Start of Dataset excerpts

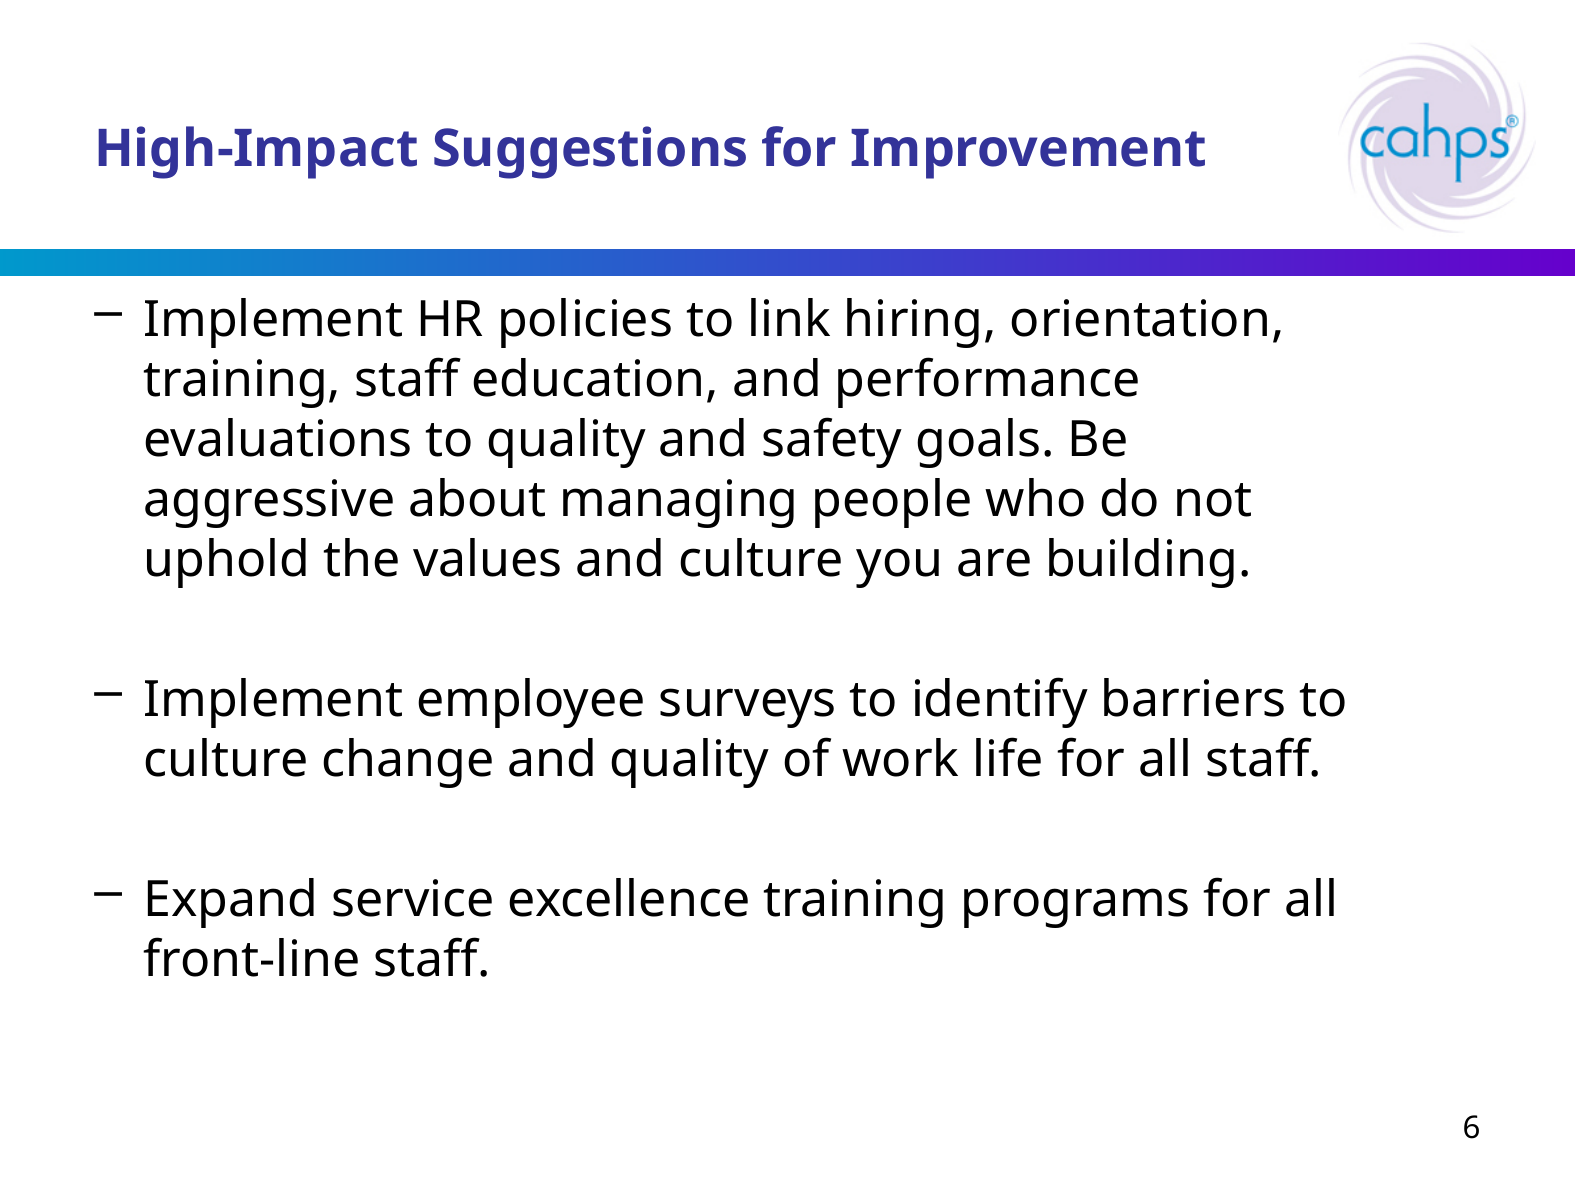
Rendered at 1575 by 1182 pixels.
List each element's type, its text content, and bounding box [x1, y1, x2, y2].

picture [1338, 39, 1536, 237]
title High-Impact Suggestions for Improvement [78, 47, 1339, 245]
list Implement HR policies to link hiring, orientation, training, staff education, and performance evaluations to quality and safety goals. Be aggressive about managing people who do not uphold the values and culture you are building. Implement employee surveys to identify barriers to culture change and quality of work life for all staff. Expand service excellence training programs for all front-line staff. [0, 278, 1365, 1128]
slide_number 6 [1128, 1099, 1497, 1182]
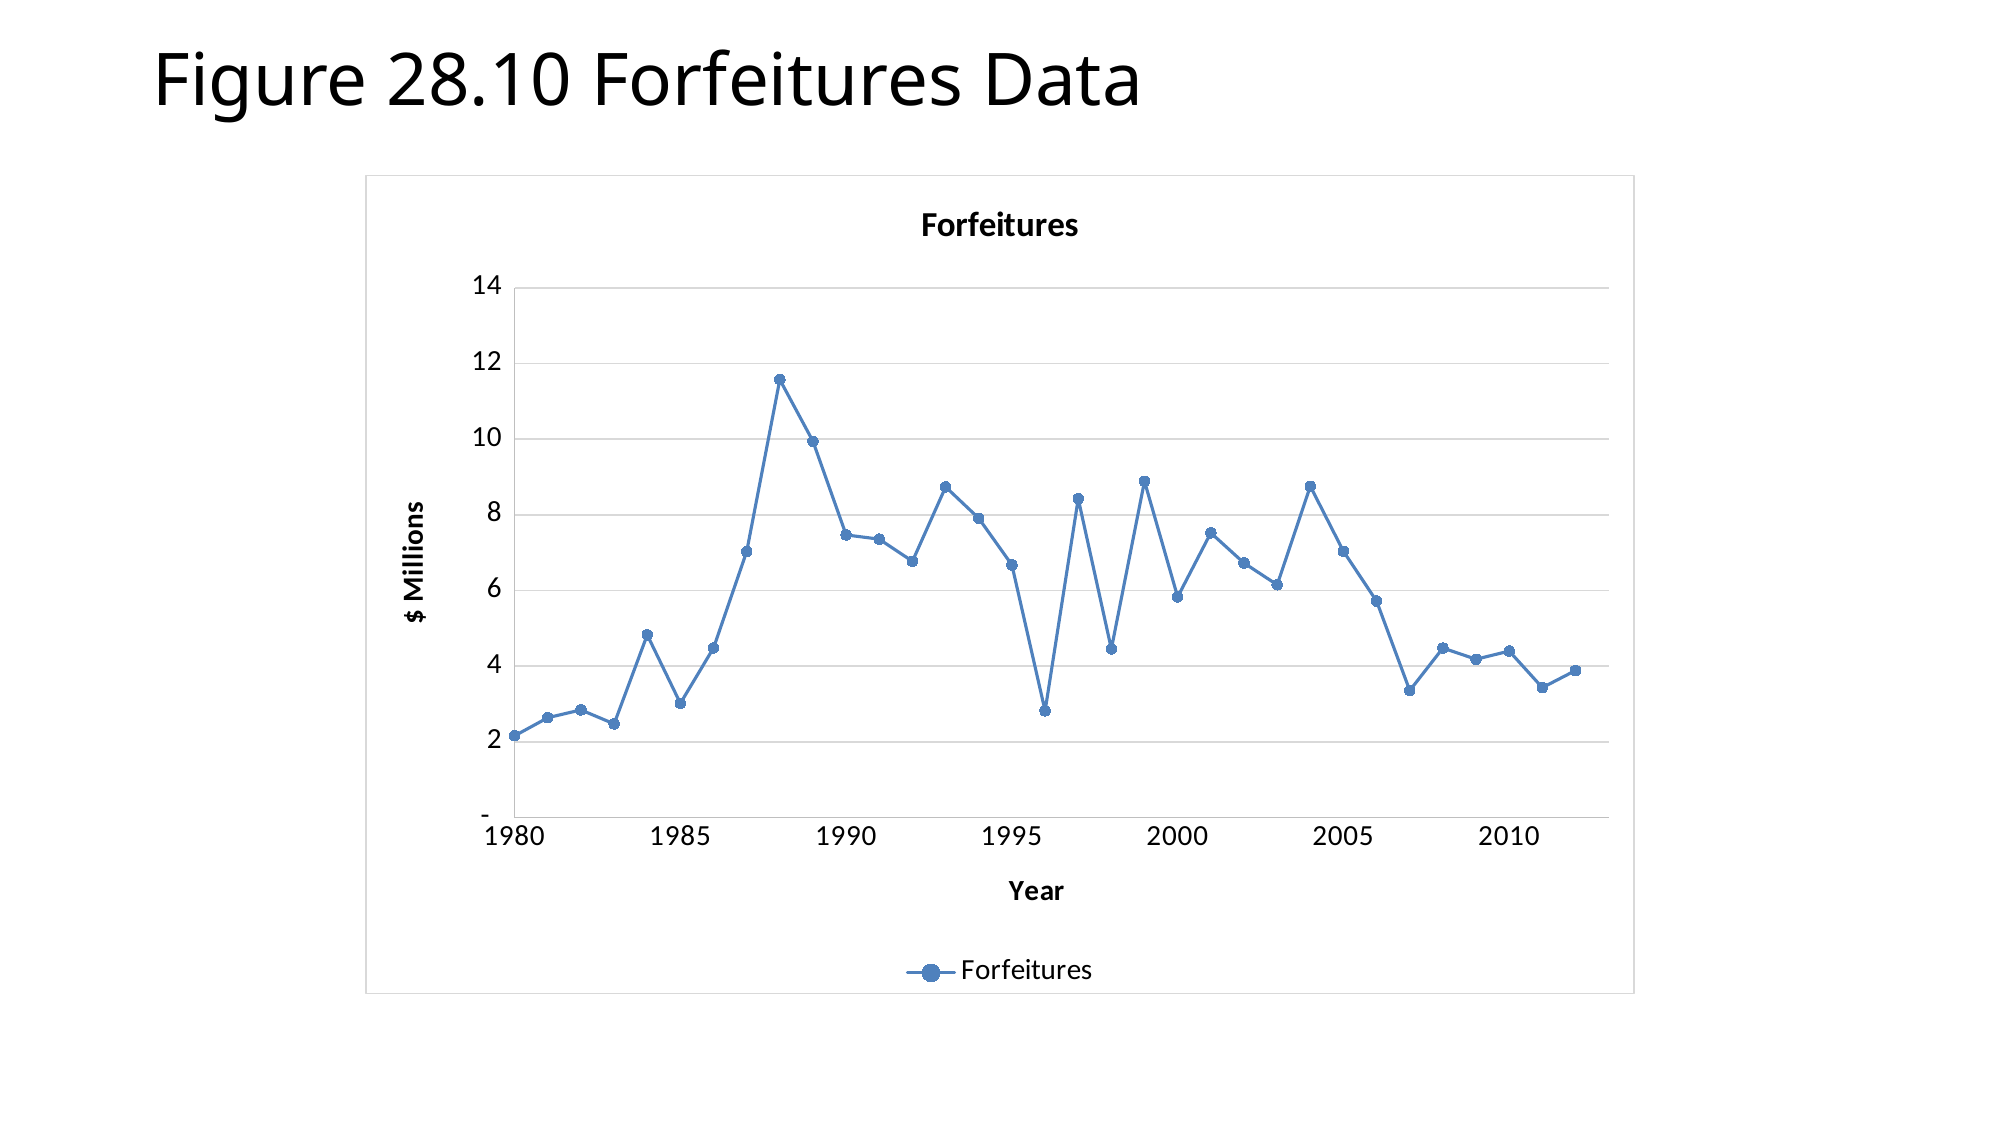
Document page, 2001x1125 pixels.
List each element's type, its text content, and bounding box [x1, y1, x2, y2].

title Figure 28.10 Forfeitures Data [137, 35, 1863, 130]
chart [364, 174, 1635, 995]
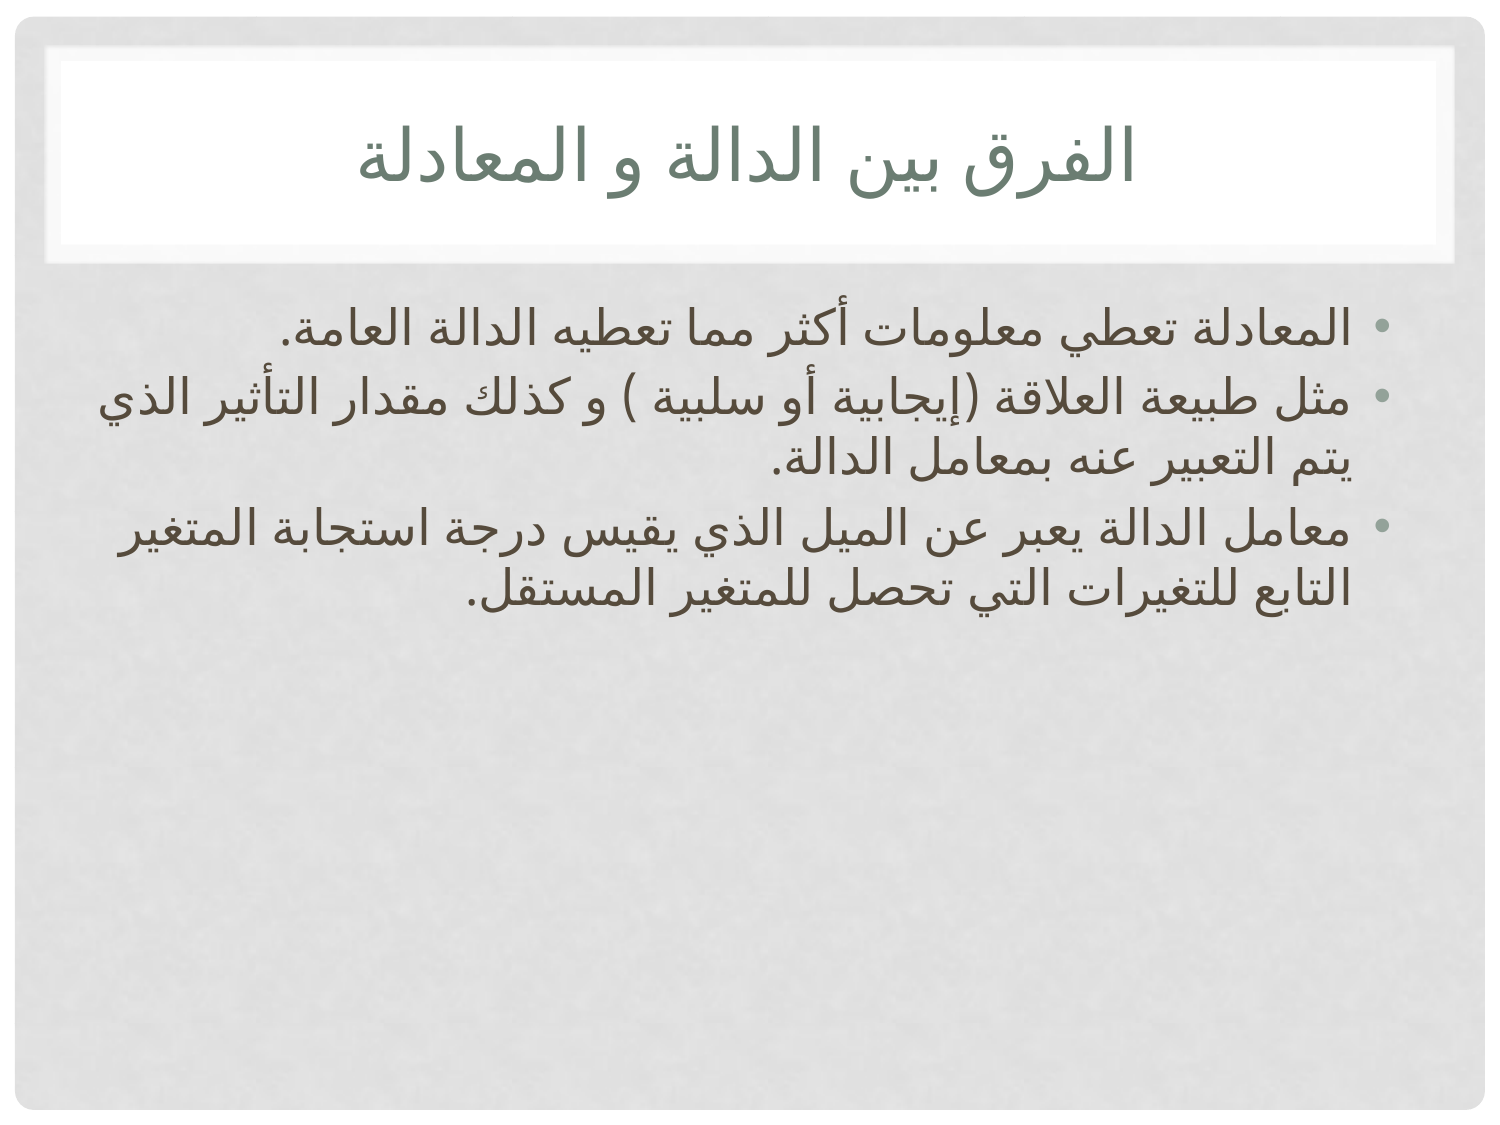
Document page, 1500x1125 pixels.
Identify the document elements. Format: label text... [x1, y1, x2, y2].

title الفرق بين الدالة و المعادلة [69, 66, 1425, 238]
list المعادلة تعطي معلومات أكثر مما تعطيه الدالة العامة. مثل طبيعة العلاقة (إيجابية أو سلبية ) و كذلك مقدار التأثير الذي يتم التعبير عنه بمعامل الدالة. معامل الدالة يعبر عن الميل الذي يقيس درجة استجابة المتغير التابع للتغيرات التي تحصل للمتغير المستقل. [75, 287, 1425, 1005]
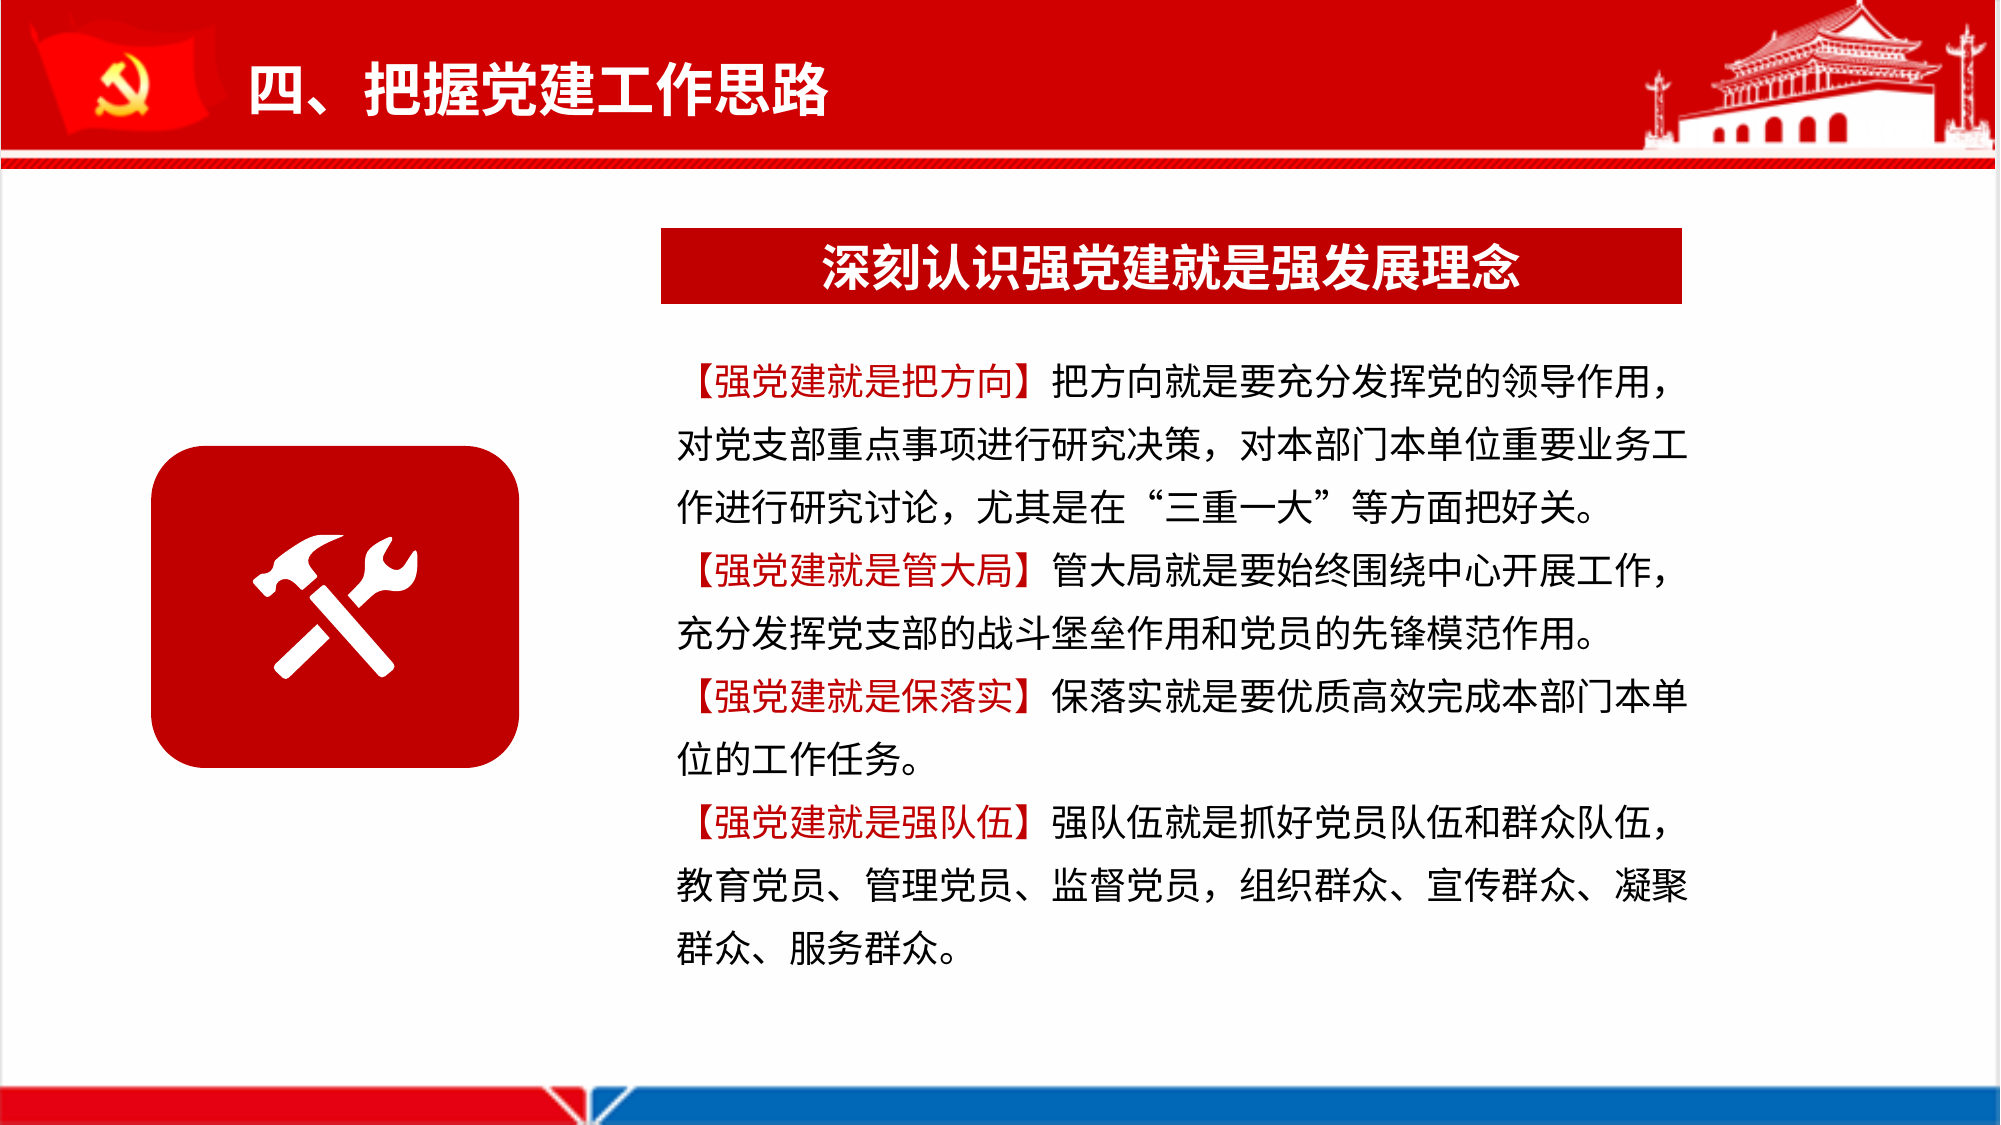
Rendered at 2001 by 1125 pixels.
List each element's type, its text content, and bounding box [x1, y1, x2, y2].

picture [0, 0, 2000, 1125]
text_box [252, 534, 344, 597]
text_box [151, 445, 520, 768]
text_box [309, 584, 395, 678]
text_box 深刻认识强党建就是强发展理念 [661, 228, 1682, 304]
text_box [347, 536, 418, 609]
text_box [273, 624, 330, 680]
text_box 【强党建就是把方向】把方向就是要充分发挥党的领导作用，对党支部重点事项进行研究决策，对本部门本单位重要业务工作进行研究讨论，尤其是在“三重一大”等方面把好关。 【强党建就是管大局】管大局就是要始终围绕中心开展工作，充分发挥党支部的战斗堡垒作用和党员的先锋模范作用。 【强党建就是保落实】保落实就是要优质高效完成本部门本单位的工作任务。 【强党建就是强队伍】强队伍就是抓好党员队伍和群众队伍，教育党员、管理党员、监督党员，组织群众、宣传群众、凝聚群众、服务群众。 [662, 332, 1709, 977]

End of Dataset excerpts

◆ Prompt
For the word "Rendered", count the lines of the data that contain it and give only the count.

◆ Written response
2